Oriol Lafau, coordinador de Salud Mental en nuestra Comunidad Autónoma y médico psiquiatra de formación, ha puesto el dedo sobre la llaga en sus declaraciones a este diario al apuntar que se trata en esencia de un problema económico. Para poder operar a los pacientes de disforia de sexo sería necesario, como ha indicado el servicio de cirugía plástica de Son Espases, contratar dos cirujanos y formarlos en el Hospital Clínic para que estuviesen luego mano sobre mano durante todo el año salvo en los dos casos de intervención que se presentan, de promedio, a lo largo de los doce meses. Algo inasumible en términos de estricta lógica presupuestaria. Comparando esa necesidad con la del tratamiento quirúrgico en el cáncer de vulva, vagina, pene, ano o cuello uterino, por reducir la lista a los que guardan relación con el virus del papiloma humano, las diferencias en términos numéricos de los pacientes a atender son abrumadoras. Aparecen pues, como sucede en tantas otras ocasiones, dos valores contrapuestos, el de la eficacia en las inversiones económicas frente al del derecho al tratamiento incluso si estamos ante el caso de las enfermedades más raras y minoritarias.

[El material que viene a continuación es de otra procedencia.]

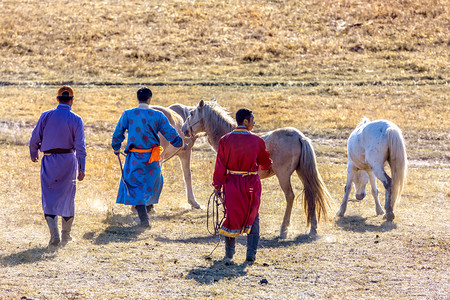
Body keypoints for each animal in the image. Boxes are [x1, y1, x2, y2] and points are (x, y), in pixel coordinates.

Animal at [181, 99, 332, 238]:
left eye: (192, 113)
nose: (183, 130)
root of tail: (300, 137)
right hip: (302, 173)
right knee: (311, 194)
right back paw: (313, 228)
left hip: (283, 176)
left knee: (290, 196)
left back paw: (284, 229)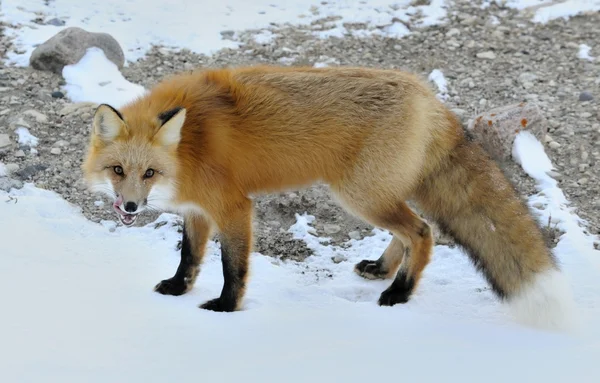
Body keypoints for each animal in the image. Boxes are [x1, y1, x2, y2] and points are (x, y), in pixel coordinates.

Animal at [82, 64, 576, 332]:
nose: (130, 207)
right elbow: (190, 257)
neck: (190, 145)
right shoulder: (198, 209)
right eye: (118, 171)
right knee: (413, 230)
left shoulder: (234, 206)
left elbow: (232, 267)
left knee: (422, 231)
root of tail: (429, 98)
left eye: (149, 173)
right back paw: (382, 270)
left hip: (360, 196)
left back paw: (399, 293)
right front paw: (177, 289)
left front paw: (225, 308)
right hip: (378, 193)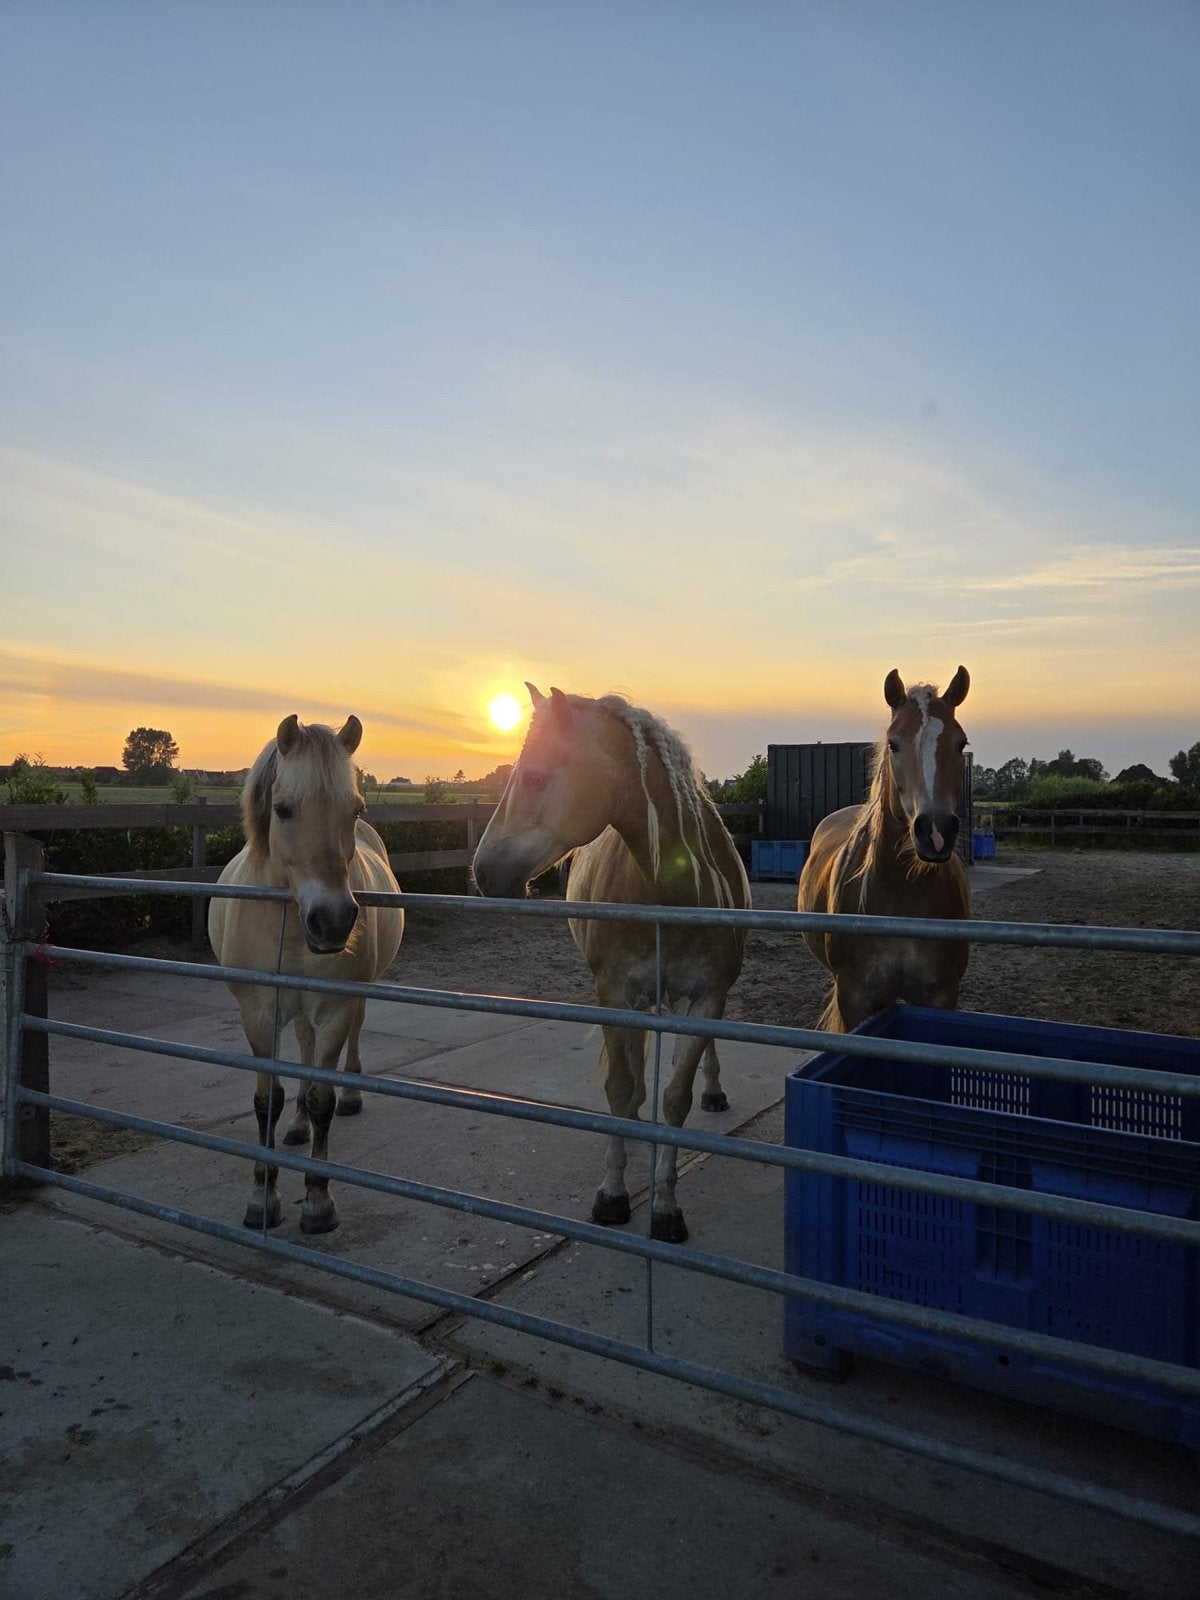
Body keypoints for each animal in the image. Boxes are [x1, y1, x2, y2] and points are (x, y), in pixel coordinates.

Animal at [208, 714, 403, 1234]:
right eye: (283, 810)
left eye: (354, 809)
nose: (332, 921)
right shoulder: (258, 1014)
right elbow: (268, 1100)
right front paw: (263, 1195)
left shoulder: (334, 1009)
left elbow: (322, 1100)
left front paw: (317, 1201)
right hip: (294, 1011)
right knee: (302, 1045)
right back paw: (295, 1127)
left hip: (353, 998)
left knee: (349, 1039)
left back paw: (350, 1093)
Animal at [472, 685, 750, 1242]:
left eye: (534, 777)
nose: (482, 872)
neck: (674, 894)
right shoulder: (615, 993)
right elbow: (619, 1089)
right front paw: (613, 1194)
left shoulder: (706, 998)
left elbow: (677, 1097)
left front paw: (665, 1207)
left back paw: (713, 1091)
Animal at [797, 666, 972, 1033]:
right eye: (894, 743)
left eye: (961, 742)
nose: (936, 830)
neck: (900, 898)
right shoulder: (854, 997)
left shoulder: (942, 995)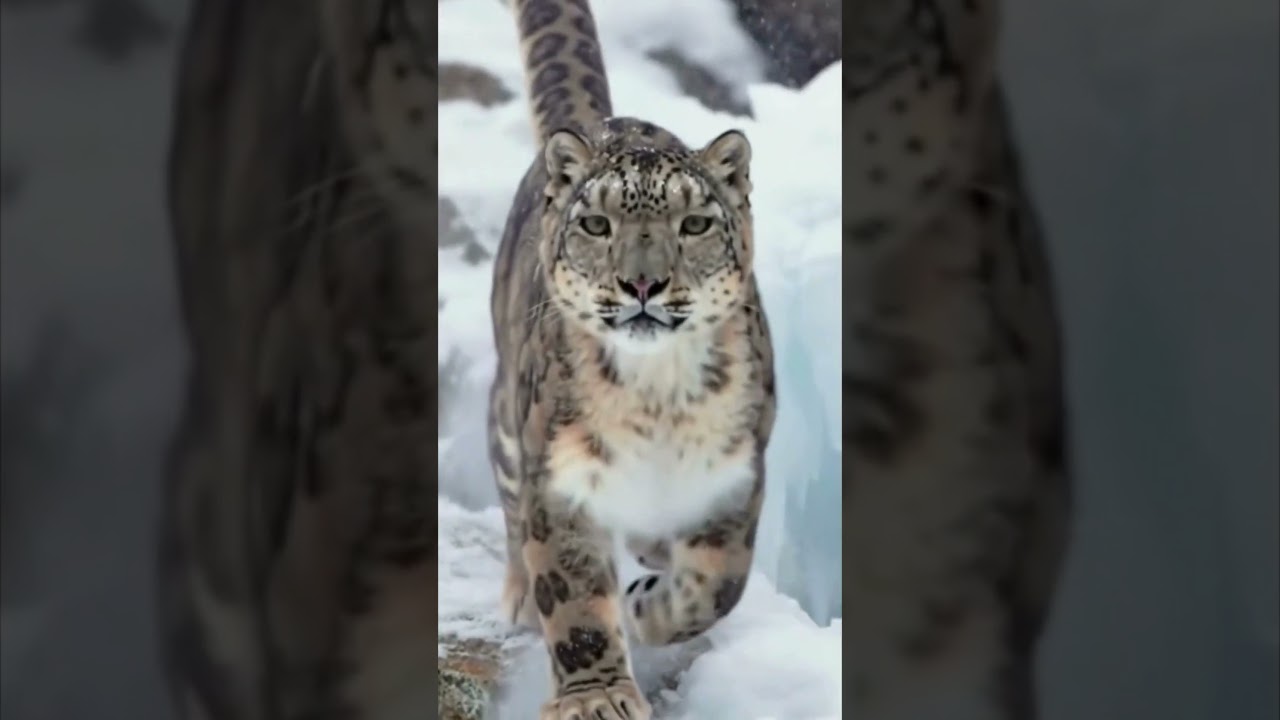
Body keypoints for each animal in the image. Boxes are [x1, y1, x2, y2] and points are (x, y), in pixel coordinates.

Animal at [486, 0, 777, 717]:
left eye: (695, 223)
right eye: (597, 224)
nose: (642, 283)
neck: (656, 398)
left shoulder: (734, 473)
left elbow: (719, 581)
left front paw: (649, 611)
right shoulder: (557, 480)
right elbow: (572, 594)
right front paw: (597, 696)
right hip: (507, 429)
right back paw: (521, 595)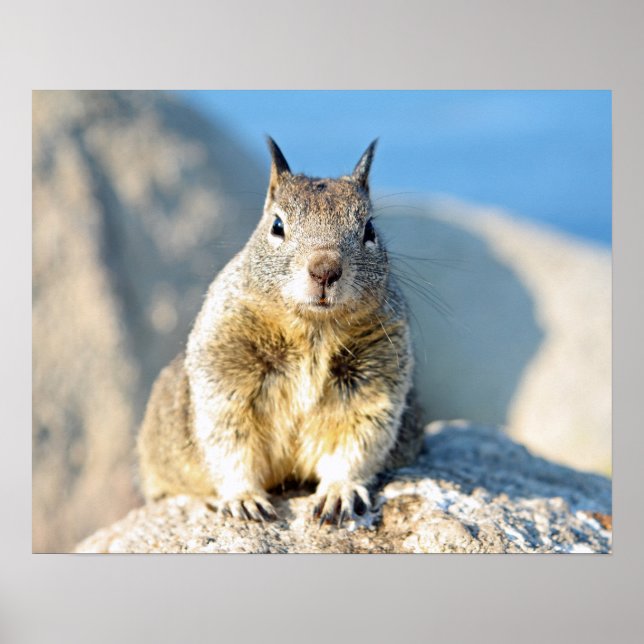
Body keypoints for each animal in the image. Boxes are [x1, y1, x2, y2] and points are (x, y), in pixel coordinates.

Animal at [137, 138, 422, 526]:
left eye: (369, 230)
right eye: (276, 225)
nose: (325, 270)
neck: (313, 330)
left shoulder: (375, 382)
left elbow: (357, 442)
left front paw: (339, 491)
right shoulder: (224, 372)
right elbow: (229, 441)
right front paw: (244, 498)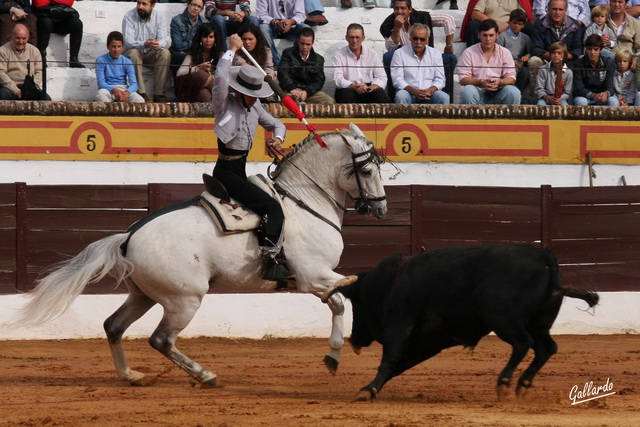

Ha sido el filósofo Peter Singer quien mejor se ha acercado a ese tipo de dilemas morales en los que resulta necesario hacer una cosa y la opuesta a la vez. Si bien él suele centrarse en los derechos de los seres no humanos, sus argumentos valen para este caso: el progreso moral consiste en ir incorporando como sujetos de derechos a quienes antes eran ignorados. Pero creo que en esa tarea no se puede dejar de lado a la multitud que cuenta con otras necesidades conocidas y aceptadas. En mi opinión, si hay que contratar dos cirujanos más en Son Espases, cabe exigir que su trabajo sirva para aliviar a la mayor cantidad posible de personas que padecen enfermedades graves.